Aim of the task: Write each entry down again precisely, skipping nothing.

Records excerpted from a collection:
·····

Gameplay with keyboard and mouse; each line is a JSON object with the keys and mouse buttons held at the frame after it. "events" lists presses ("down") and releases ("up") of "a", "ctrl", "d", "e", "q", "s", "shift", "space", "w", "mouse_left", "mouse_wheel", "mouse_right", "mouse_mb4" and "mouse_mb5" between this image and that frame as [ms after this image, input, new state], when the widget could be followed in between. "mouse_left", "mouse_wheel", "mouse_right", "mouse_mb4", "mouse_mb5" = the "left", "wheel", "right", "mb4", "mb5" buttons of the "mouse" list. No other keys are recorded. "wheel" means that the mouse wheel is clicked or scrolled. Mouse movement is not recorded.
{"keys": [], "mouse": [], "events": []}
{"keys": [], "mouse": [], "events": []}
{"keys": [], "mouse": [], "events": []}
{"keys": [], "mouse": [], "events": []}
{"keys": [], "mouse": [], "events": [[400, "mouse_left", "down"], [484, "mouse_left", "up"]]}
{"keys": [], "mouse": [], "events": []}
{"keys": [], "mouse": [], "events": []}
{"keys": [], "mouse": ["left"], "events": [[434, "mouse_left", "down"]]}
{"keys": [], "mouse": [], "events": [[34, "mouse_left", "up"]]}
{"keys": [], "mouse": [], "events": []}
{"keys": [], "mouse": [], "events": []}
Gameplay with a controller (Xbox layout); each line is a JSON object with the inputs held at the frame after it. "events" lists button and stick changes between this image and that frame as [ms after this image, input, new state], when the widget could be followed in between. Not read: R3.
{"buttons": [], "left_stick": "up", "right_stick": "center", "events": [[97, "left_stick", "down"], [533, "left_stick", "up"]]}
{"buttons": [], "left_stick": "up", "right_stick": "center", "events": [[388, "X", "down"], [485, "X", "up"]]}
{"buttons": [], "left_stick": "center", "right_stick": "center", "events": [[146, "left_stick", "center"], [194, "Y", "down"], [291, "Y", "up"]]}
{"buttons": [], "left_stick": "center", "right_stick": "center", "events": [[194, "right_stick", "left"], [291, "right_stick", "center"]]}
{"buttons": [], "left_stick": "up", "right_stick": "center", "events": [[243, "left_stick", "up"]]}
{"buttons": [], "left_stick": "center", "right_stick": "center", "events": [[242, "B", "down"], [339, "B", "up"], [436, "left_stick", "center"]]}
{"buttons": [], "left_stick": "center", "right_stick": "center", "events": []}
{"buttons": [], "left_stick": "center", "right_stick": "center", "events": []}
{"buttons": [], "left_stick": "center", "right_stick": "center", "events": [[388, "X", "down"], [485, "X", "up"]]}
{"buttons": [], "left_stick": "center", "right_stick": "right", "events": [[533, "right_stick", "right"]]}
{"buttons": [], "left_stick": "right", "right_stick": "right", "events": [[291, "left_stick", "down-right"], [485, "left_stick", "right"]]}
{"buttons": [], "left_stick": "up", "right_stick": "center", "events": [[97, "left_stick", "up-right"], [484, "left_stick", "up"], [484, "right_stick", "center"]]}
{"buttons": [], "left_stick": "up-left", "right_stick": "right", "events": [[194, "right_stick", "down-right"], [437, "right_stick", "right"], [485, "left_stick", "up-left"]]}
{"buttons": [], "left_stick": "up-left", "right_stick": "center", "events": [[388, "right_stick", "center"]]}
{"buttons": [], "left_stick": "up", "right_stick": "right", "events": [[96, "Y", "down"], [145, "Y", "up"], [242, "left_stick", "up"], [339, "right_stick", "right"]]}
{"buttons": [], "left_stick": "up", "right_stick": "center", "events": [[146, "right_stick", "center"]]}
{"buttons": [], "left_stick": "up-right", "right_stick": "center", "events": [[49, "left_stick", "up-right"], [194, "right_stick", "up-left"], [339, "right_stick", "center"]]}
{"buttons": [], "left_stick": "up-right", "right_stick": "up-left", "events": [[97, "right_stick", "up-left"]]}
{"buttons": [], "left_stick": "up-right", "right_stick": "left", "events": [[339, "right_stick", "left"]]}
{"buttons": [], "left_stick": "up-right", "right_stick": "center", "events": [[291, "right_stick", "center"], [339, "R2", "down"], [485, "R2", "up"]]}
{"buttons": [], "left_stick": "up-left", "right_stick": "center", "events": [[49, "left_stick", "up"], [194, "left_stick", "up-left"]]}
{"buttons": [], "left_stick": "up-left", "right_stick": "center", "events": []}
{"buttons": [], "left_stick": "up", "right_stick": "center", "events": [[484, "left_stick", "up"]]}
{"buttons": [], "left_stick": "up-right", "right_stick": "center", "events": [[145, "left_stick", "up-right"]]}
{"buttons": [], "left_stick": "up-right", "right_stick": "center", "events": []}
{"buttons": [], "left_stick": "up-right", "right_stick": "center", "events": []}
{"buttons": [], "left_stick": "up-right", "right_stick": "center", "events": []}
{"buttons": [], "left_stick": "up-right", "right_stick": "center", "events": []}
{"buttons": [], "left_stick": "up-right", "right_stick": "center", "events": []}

·····

Task output:
Gameplay with keyboard and mouse; each line is a JSON object with the keys and mouse buttons held at the frame after it. "events" lists presses ("down") and releases ("up") of "a", "ctrl", "d", "e", "q", "s", "shift", "space", "w", "mouse_left", "mouse_wheel", "mouse_right", "mouse_mb4" and "mouse_mb5" between this image and that frame as [ms after this image, input, new state], when the widget could be followed in between. "mouse_left", "mouse_wheel", "mouse_right", "mouse_mb4", "mouse_mb5" = the "left", "wheel", "right", "mb4", "mb5" buttons of the "mouse" list. No other keys are recorded. "wheel" means that the mouse wheel is clicked or scrolled. Mouse movement is not recorded.
{"keys": [], "mouse": [], "events": []}
{"keys": [], "mouse": [], "events": []}
{"keys": [], "mouse": [], "events": []}
{"keys": [], "mouse": [], "events": []}
{"keys": [], "mouse": [], "events": [[400, "mouse_left", "down"], [484, "mouse_left", "up"]]}
{"keys": [], "mouse": [], "events": []}
{"keys": [], "mouse": [], "events": []}
{"keys": [], "mouse": ["left"], "events": [[434, "mouse_left", "down"]]}
{"keys": [], "mouse": [], "events": [[34, "mouse_left", "up"]]}
{"keys": [], "mouse": [], "events": []}
{"keys": [], "mouse": [], "events": []}
Gameplay with a controller (Xbox layout); each line is a JSON object with the inputs held at the frame after it. "events" lists button and stick changes between this image and that frame as [ms after this image, input, new state], when the widget could be followed in between. Not read: R3.
{"buttons": [], "left_stick": "up", "right_stick": "center", "events": [[97, "left_stick", "down"], [533, "left_stick", "up"]]}
{"buttons": [], "left_stick": "up", "right_stick": "center", "events": [[388, "X", "down"], [485, "X", "up"]]}
{"buttons": [], "left_stick": "center", "right_stick": "center", "events": [[146, "left_stick", "center"], [194, "Y", "down"], [291, "Y", "up"]]}
{"buttons": [], "left_stick": "center", "right_stick": "center", "events": [[194, "right_stick", "left"], [291, "right_stick", "center"]]}
{"buttons": [], "left_stick": "up", "right_stick": "center", "events": [[243, "left_stick", "up"]]}
{"buttons": [], "left_stick": "center", "right_stick": "center", "events": [[242, "B", "down"], [339, "B", "up"], [436, "left_stick", "center"]]}
{"buttons": [], "left_stick": "center", "right_stick": "center", "events": []}
{"buttons": [], "left_stick": "center", "right_stick": "center", "events": []}
{"buttons": [], "left_stick": "center", "right_stick": "center", "events": [[388, "X", "down"], [485, "X", "up"]]}
{"buttons": [], "left_stick": "center", "right_stick": "right", "events": [[533, "right_stick", "right"]]}
{"buttons": [], "left_stick": "right", "right_stick": "right", "events": [[291, "left_stick", "down-right"], [485, "left_stick", "right"]]}
{"buttons": [], "left_stick": "up", "right_stick": "center", "events": [[97, "left_stick", "up-right"], [484, "left_stick", "up"], [484, "right_stick", "center"]]}
{"buttons": [], "left_stick": "up-left", "right_stick": "right", "events": [[194, "right_stick", "down-right"], [437, "right_stick", "right"], [485, "left_stick", "up-left"]]}
{"buttons": [], "left_stick": "up-left", "right_stick": "center", "events": [[388, "right_stick", "center"]]}
{"buttons": [], "left_stick": "up", "right_stick": "right", "events": [[96, "Y", "down"], [145, "Y", "up"], [242, "left_stick", "up"], [339, "right_stick", "right"]]}
{"buttons": [], "left_stick": "up", "right_stick": "center", "events": [[146, "right_stick", "center"]]}
{"buttons": [], "left_stick": "up-right", "right_stick": "center", "events": [[49, "left_stick", "up-right"], [194, "right_stick", "up-left"], [339, "right_stick", "center"]]}
{"buttons": [], "left_stick": "up-right", "right_stick": "up-left", "events": [[97, "right_stick", "up-left"]]}
{"buttons": [], "left_stick": "up-right", "right_stick": "left", "events": [[339, "right_stick", "left"]]}
{"buttons": [], "left_stick": "up-right", "right_stick": "center", "events": [[291, "right_stick", "center"], [339, "R2", "down"], [485, "R2", "up"]]}
{"buttons": [], "left_stick": "up-left", "right_stick": "center", "events": [[49, "left_stick", "up"], [194, "left_stick", "up-left"]]}
{"buttons": [], "left_stick": "up-left", "right_stick": "center", "events": []}
{"buttons": [], "left_stick": "up", "right_stick": "center", "events": [[484, "left_stick", "up"]]}
{"buttons": [], "left_stick": "up-right", "right_stick": "center", "events": [[145, "left_stick", "up-right"]]}
{"buttons": [], "left_stick": "up-right", "right_stick": "center", "events": []}
{"buttons": [], "left_stick": "up-right", "right_stick": "center", "events": []}
{"buttons": [], "left_stick": "up-right", "right_stick": "center", "events": []}
{"buttons": [], "left_stick": "up-right", "right_stick": "center", "events": []}
{"buttons": [], "left_stick": "up-right", "right_stick": "center", "events": []}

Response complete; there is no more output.